Recently Audible had one of their not-too-infrequent sales, for which I am always a sucker. As I browsed the Fantasy section I stumbled upon this series. I remembered quite a lot of buzz for it among the fantasy and Lit-Fic crowd when the first book came out and I was curious. A fair number of my twitter book friends had read it and many recommended it with the caveat that it had pacing problems.
A Discovery of Witches is about ambitious and determined academic, Diana Bishop who had forsaken her family's magical heritage to devote herself to the study of history, particularly the birth of scientific thought. She is in Oxford researching Alchemical texts tracing when Chemistry and Alchemy branched off from each other, when she calls up a book long thought lost. Her interactions with the book act like a catalyst, sparking a chain reaction of events that dramatically turn her world upside down and catch the attention of a whole cohort of dangerous creatures.
One such dangerous creature is Matthew Claremont, ostensibly a brilliant but reclusive scientist, who is fact a extremely old and powerful vampire, who has been chasing the secrets hidden in the book Diana inadvertently opens. But Matthew quickly becomes fascinated with the curiously un-witchy witch.

SET TASKS
• a. In the review of A Discovery of Witches, what is Diana Bishop researching in Oxford?
• b. Pick up the review of A Discovery of Witches after its final sentence and write a few more sentences in the same voice.

GIVEN INFORMATION
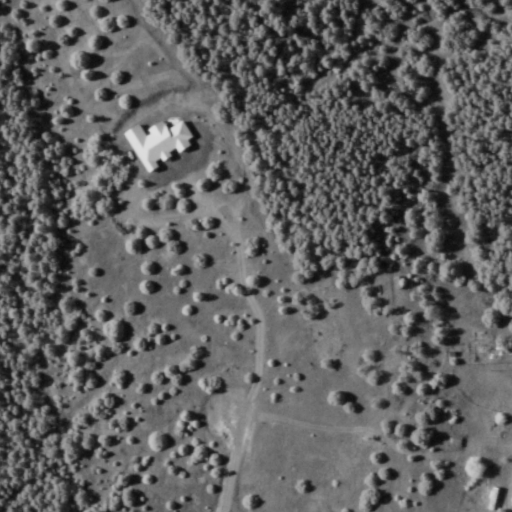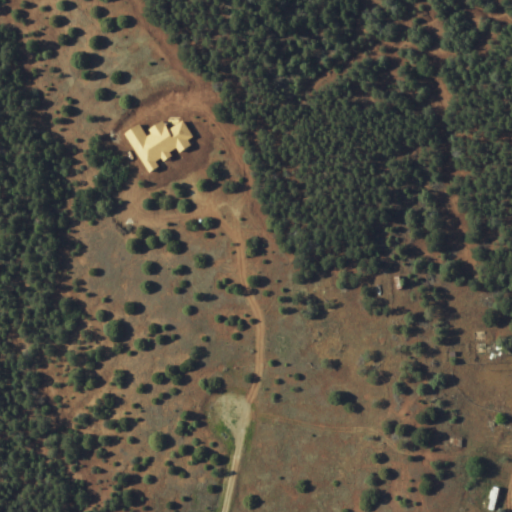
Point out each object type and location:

FINAL RESULTS
• a. She is researching alchemical texts, tracing when chemistry and alchemy branched off from each other.

• b.
I like their relationship better when the attraction is based on their mutual insatiable curiosity and their conflicted feelings about their otherness. I’m going to stick with because the mystery/tension/setting are engaging. #bkbrk— Ana Coqui (@anacoqui) November 8, 2017
This book was in equal parts fascinating and frustrating. There were a lot of ideas and characters that I adored but the pacing and storytelling left me unsettled and dissatisfied. I love books with a great sense of place and setting, and on that front Harkness over-delivers. Whether she is describing the Bodelian's reserve reading rooms, a grand fortress in the French countryside or ghost-haunted house in Upstate New York, it is described in intricate detail. I am not a very visual reader but I am sure I could sketch out each of these locations with a great deal of accuracy after reading the book. This would not be a con for me, if not for the number of times where I had to re-read or re-listen to a brief pivotal scene buried at the end of one these extensively descriptive chapters. Maybe were are supposed to feel as bewildered as the hyper-observant Diana feels but mostly it left me feeling impatient.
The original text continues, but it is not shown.